Except that the Treasury didn't think so, and had spelled out its reasoning in a memo delivered to treasurer Scott Morrison as Turnbull was sharpening his lines.

Far from disowning the memo, the Treasury has spent much of the past two years arguing that its contents reflected its genuinely-held opinion.

Fighting to prevent its release to the ABC under the Freedom of Information Act, it told the Office of the Australian Information Commissioner that publication would harm its "ability to provide candid and confidential advice to ministers in the future".

Here is that candid and confidential advice. Labor wanted to limit negative gearing to newly-built homes. Losses from investments in other homes and shares could still be deducted from income, but only from investment income. Existing investments would be unaffected. And the capital gains from those investments would be taxed more heavily, at three-quarters rather than half the income tax rate.

Treasury said the changes would have a "relatively modest" effect on prices.

Returns for investors would fall. But owner-occupiers, unaffected by the changes, would be "likely to limit the extent to which is an impact on prices".

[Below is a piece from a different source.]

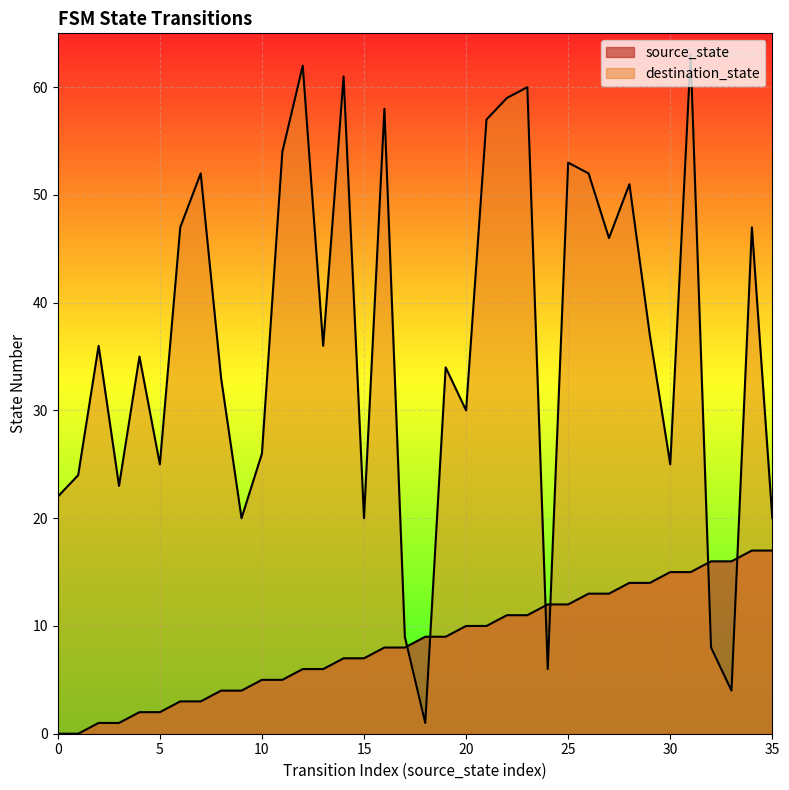

What is the average value of the destination_state series?

36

"Overall, price changes are likely to be small, though the composition of ownership may shift away from domestic investors," the candid assessment concluded.

Labor's policy, or cut-down versions of it, has been supported by the Property Council, the Business Council, the head of the Abbott government's Commission of Audit, the head of its review of the financial system, the Reserve Bank governor Philip Lowe, the Institute of Company Directors, and the Committee for the Economic Development of Australia.

Treasury, but not Turnbull, thought they were on the right track.